Juan Cavia é o autor do cartaz da Comic Con Portugal 2015, sendo um dos convidados do evento. É o desenhador da trilogia As Aventuras de Dog Mendonça e Pizzaboy, um bestseller português que teve direito a edição norte-americana pela Dark Horse. Para o início do primeiro trimestre de 2016, está previsto o lançamento da BD Os Vampiros, novamente na companhia de Filipe Melo. Para esta pequena entrevista, a maioria das questões são idênticas às da entrevista realizada a Filipe Melo.

Nuno Pereira de Sousa: Que principais géneros, personagens e autores foste lendo em banda desenhada ao longo da vida?
Juan Cavia: Bem, as minhas primeiras incursões no mundo da banda desenhada foram devidas aos desenhadores. Costumava comprar BD que raramente lia mas observava uma e outra vez as vinhetas, as expressões das personagens, a composição… A minha primeira abordagem concreta foi devido à série televisiva Batman: The Animated Series, que me deixou louco; não demorei a encontrar os comics que seguiam o estilo da série e então foi-se abrindo um mundo. Quando comecei a estudar desenho, conheci artistas que, por diferentes virtudes me marcaram para sempre, desde Hugo Pratt a Moebius, desde Enki Bilal a Jordi Bernet, desde Travis Charest a Greg Capullo.
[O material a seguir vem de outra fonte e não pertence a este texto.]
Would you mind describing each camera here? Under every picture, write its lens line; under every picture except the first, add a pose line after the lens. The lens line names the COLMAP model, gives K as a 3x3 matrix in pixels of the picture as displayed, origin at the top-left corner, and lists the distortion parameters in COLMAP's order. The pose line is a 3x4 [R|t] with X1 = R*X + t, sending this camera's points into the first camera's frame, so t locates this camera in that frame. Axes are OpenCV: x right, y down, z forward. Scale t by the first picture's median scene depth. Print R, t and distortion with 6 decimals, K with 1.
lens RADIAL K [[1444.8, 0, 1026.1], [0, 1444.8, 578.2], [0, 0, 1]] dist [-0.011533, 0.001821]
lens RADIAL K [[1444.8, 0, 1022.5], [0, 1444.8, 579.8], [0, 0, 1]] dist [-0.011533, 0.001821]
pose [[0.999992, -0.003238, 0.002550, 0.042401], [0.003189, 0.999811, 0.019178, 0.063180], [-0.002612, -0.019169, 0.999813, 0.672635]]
NPS: Tens um percurso no cinema e na banda desenhada. Como o teu percurso numa área tem influenciado a outra?
JC: O cinema é, talvez, a arte mais complexa no sentido mais amplo da palavra “complexo”, uma vez que nele confluem a maioria das artes, ou, pelo menos, assim deveria ser. Eu caí no mundo do cinema um pouco por acaso. Não sabia que carreira seguir e o desenho parecia-me algo um pouco solitário. Tinha alguns conhecimento de música, cenografia e teatro, pelo que me pareceu que o cinema era um caminho possível. As voltas da vida levaram-me a ser diretor de arte.

NPS: És o autor do cartaz deste ano da Comic Con Portugal. Baseaste-te no que viste o ano passado ou no que esperas ver este ano?
JC: Ahahah! Um pouco dos dois. Pareceu-me divertido o desafio. Espero que algumas pessoas se possam sentir identificadas ou, pelo menos, divertir-se com a ideia.
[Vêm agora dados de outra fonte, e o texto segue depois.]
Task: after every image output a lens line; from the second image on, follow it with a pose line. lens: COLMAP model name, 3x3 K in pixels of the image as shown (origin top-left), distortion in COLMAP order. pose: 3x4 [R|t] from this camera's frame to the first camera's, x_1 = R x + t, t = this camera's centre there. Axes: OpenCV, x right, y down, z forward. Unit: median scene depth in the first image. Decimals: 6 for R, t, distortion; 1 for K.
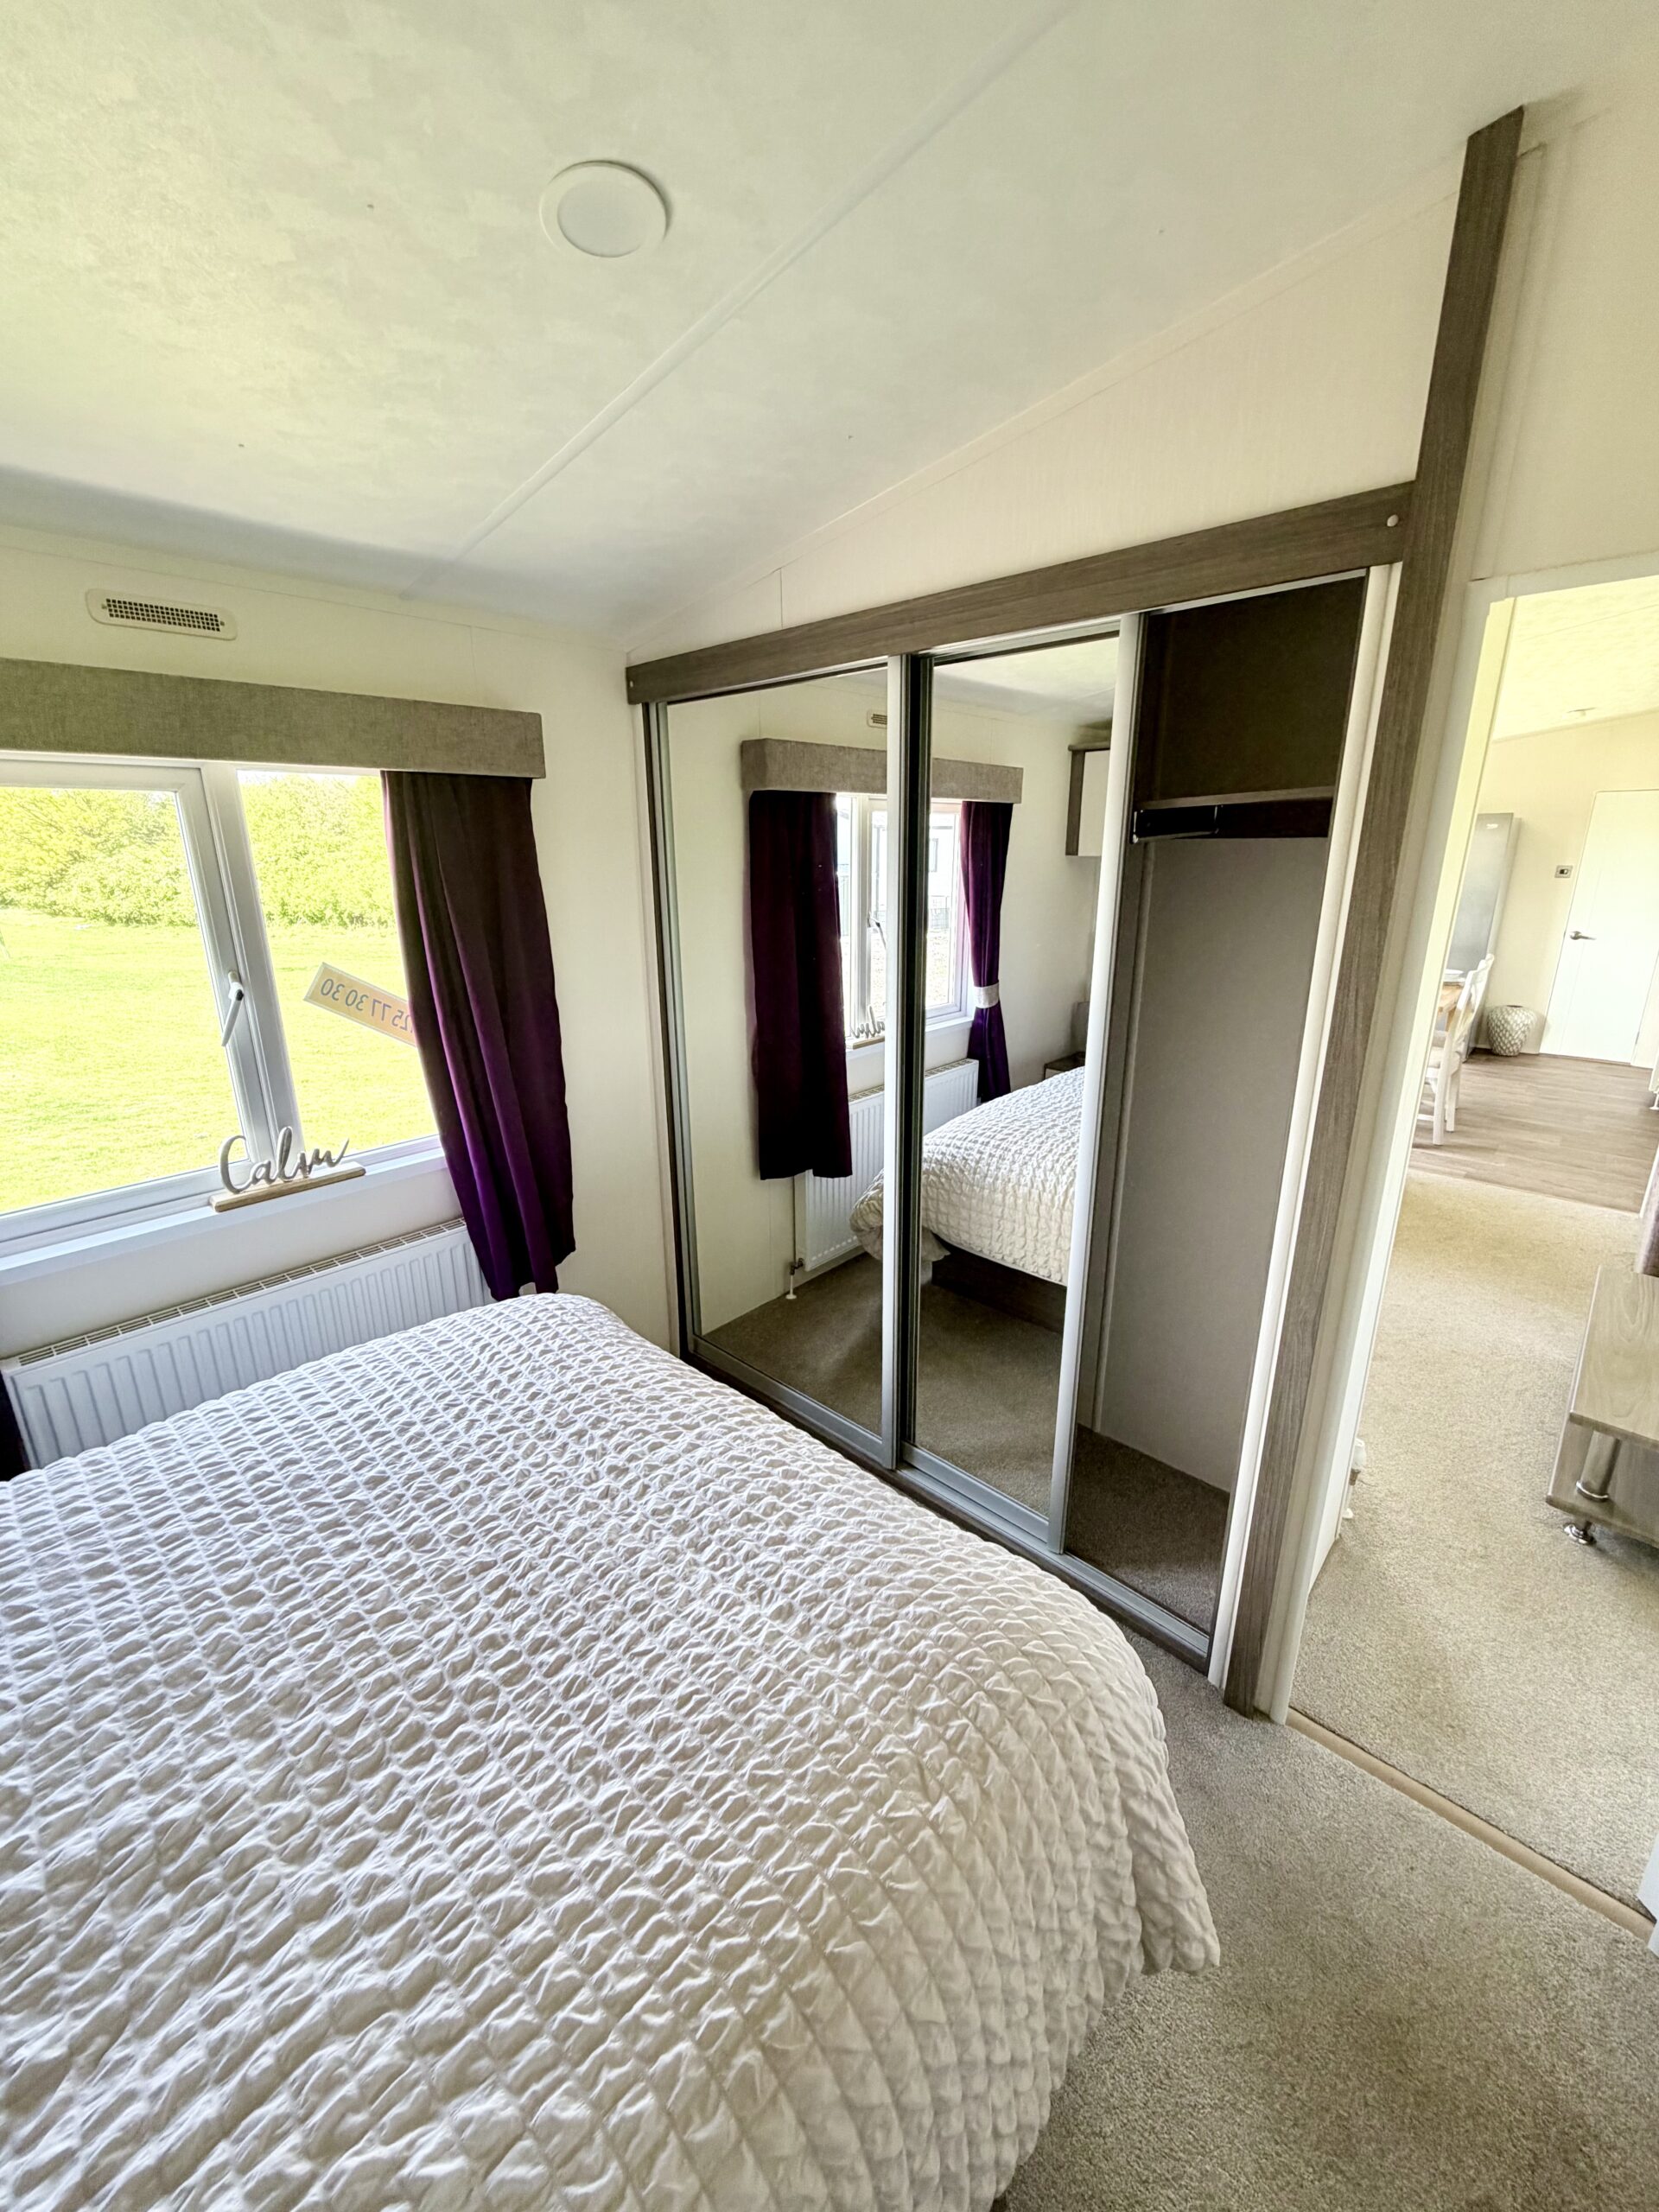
lens RADIAL K [[878.5, 0, 836.8], [0, 878.5, 1101.0], [0, 0, 1]] dist [0.001045, -0.000536]
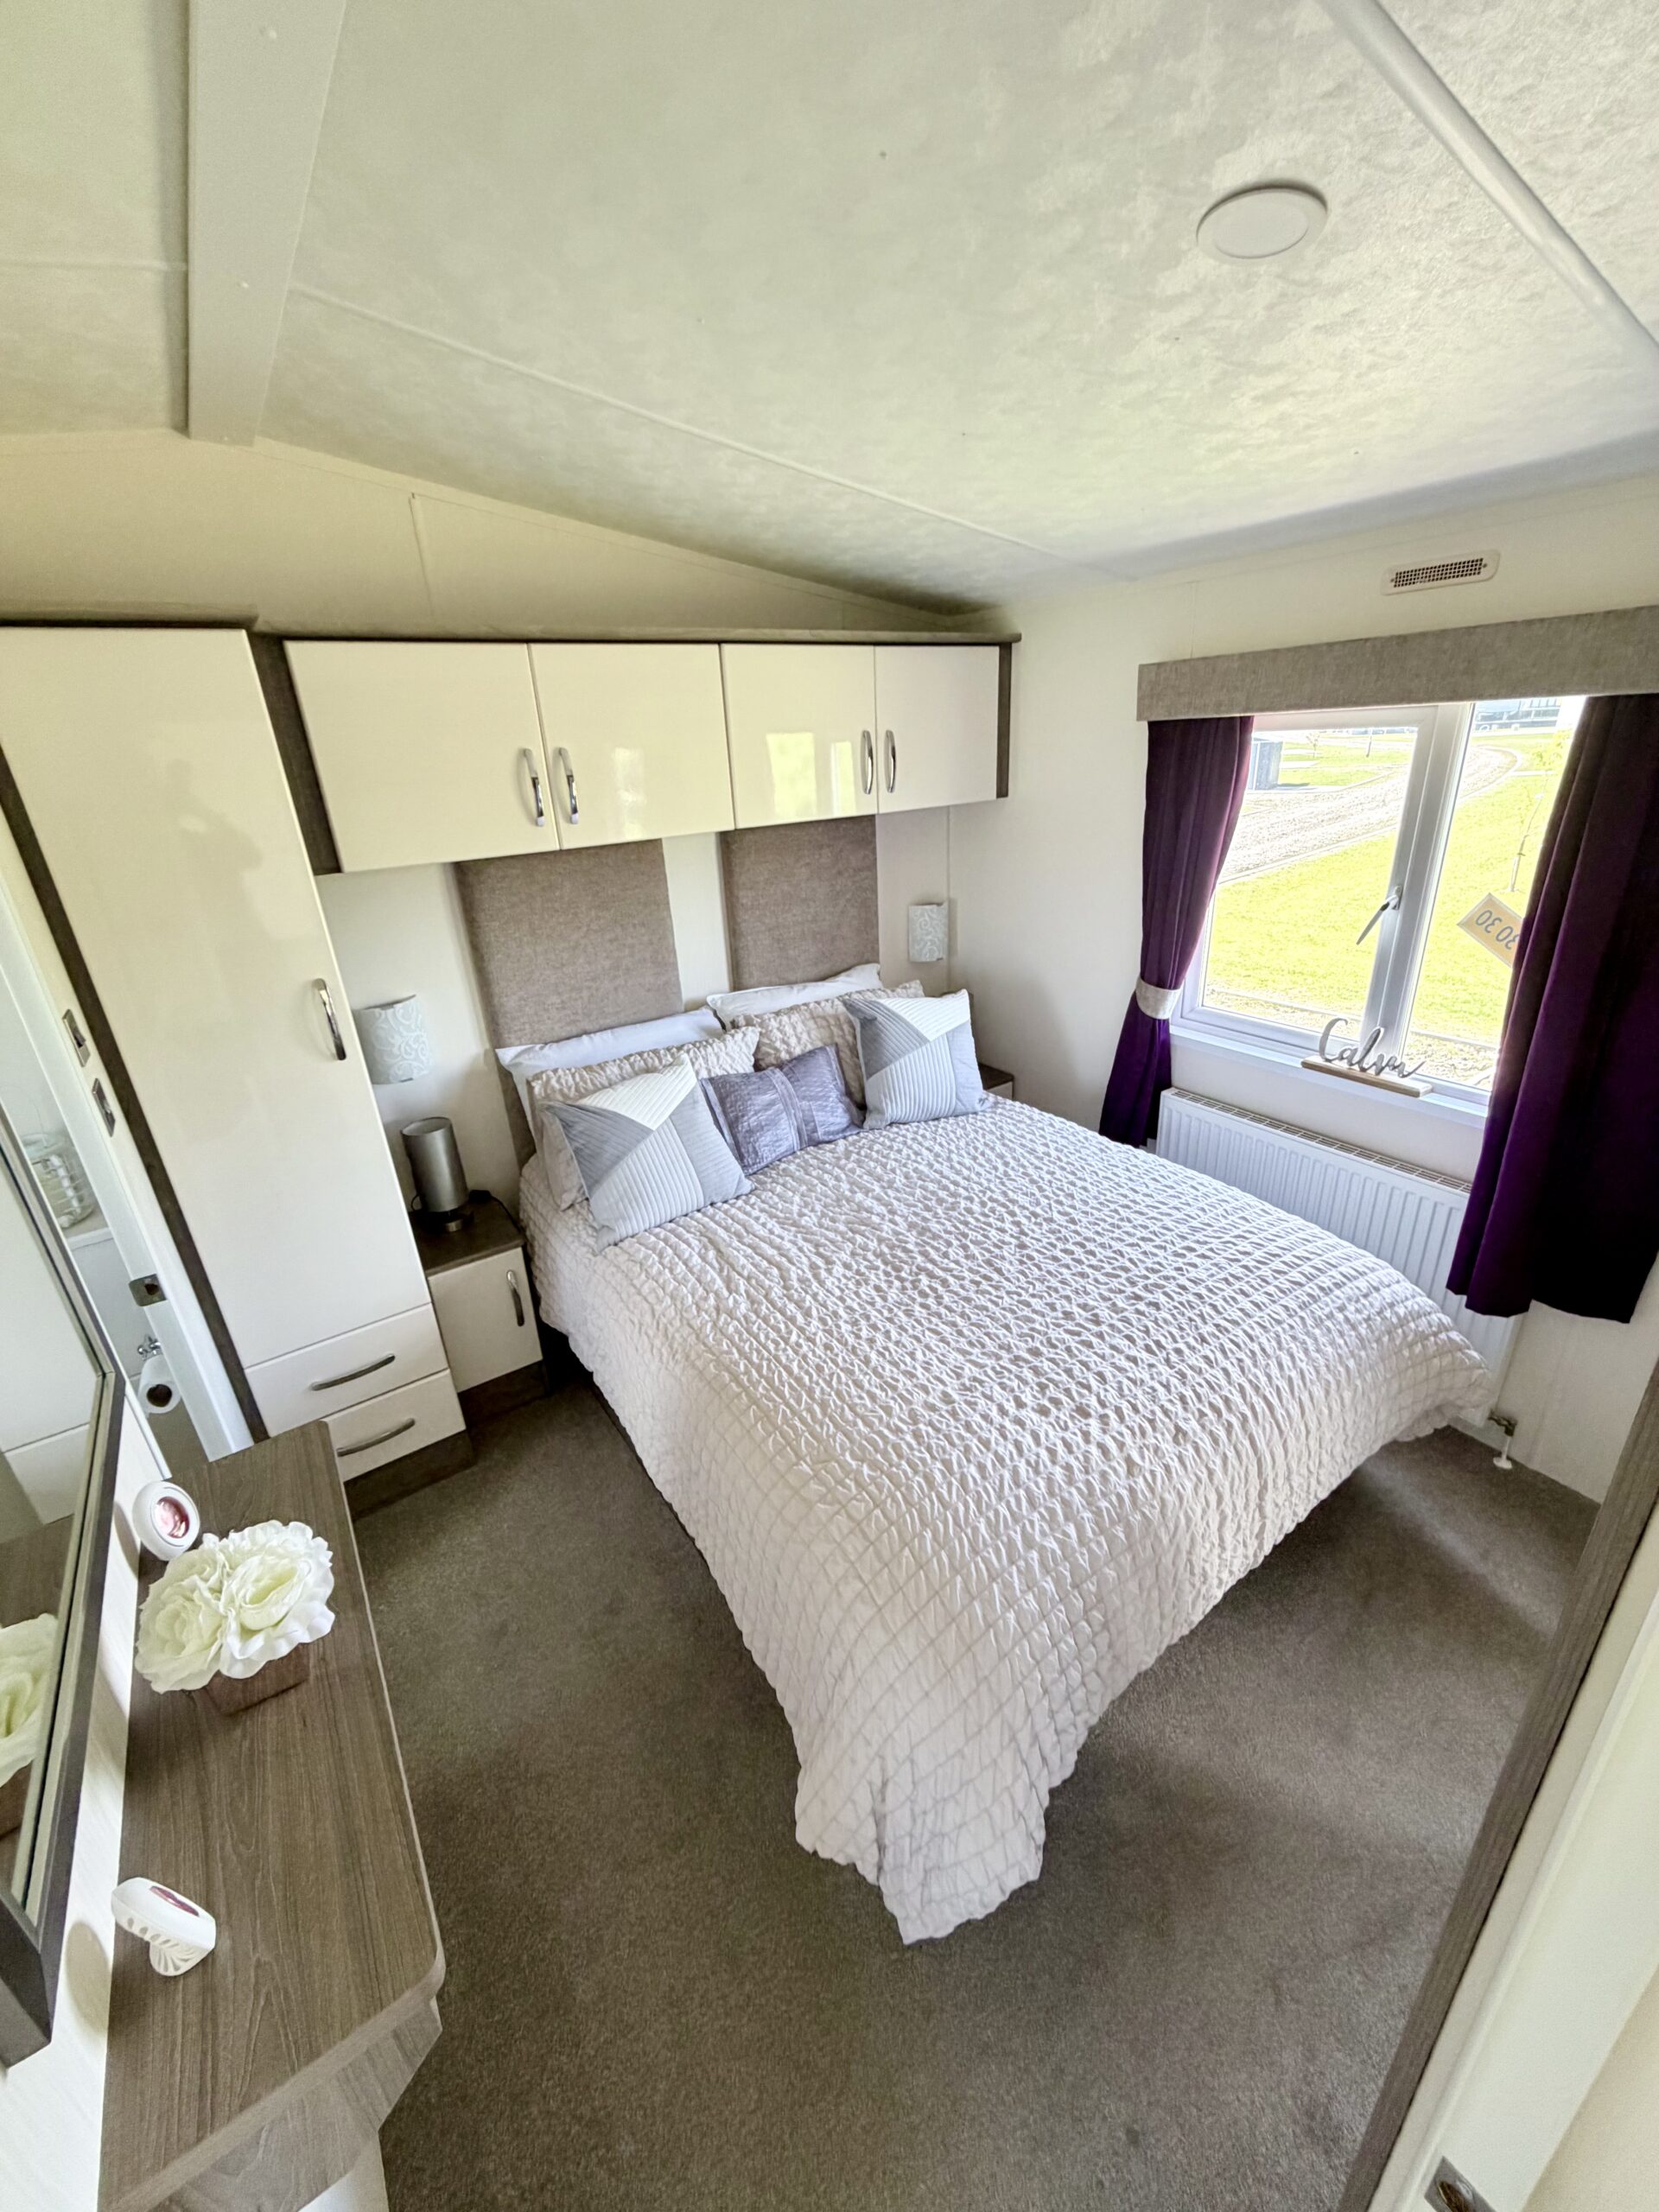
lens RADIAL K [[878.5, 0, 829.2], [0, 878.5, 1102.1], [0, 0, 1]] dist [0.001045, -0.000536]
pose [[-0.225140, 0.390914, -0.892468, 0.957935], [-0.223363, 0.870881, 0.437806, -0.364798], [0.948378, 0.297912, -0.108754, 0.764815]]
NPS: Conjuntamente com o Filipe Melo, estás a trabalhar numa nova banda desenhada, Os Vampiros, ambientada na Guiné-Bissau durante a Guerra Colonial Portuguesa, que se prevê que seja lançada no primeiro trimestre de 2016 pela Tinta-da-China. Fala-nos um pouco sobre ela.
JC: É o nosso trabalho mais difícil. Tentamos que em cada livro se dê mais um passo relativamente ao anterior mas este salto foi gigante, não apenas pela extensão (tem mais do dobro de páginas do que o livro anterior) mas também porque o argumento é muito mais complexo e difícil de adaptar.

NPS: Além d’ Os Vampiros, estás atualmente a trabalhar em mais alguma BD?
JC: Em mais nenhuma. O meu principal trabalho é como diretor de arte no cinema. Para já, só faço banda desenhada com o meu amigo e colega Filipe.

NPS: Qual foi a tua opinião sobre a Comic Con Portugal 2014 e que expectativas profissionais e pessoais tens relativamente à edição de 2015?
JC: A nível pessoal, senti-me muito bem tratado. Parece-me uma convenção muito completa e organizada.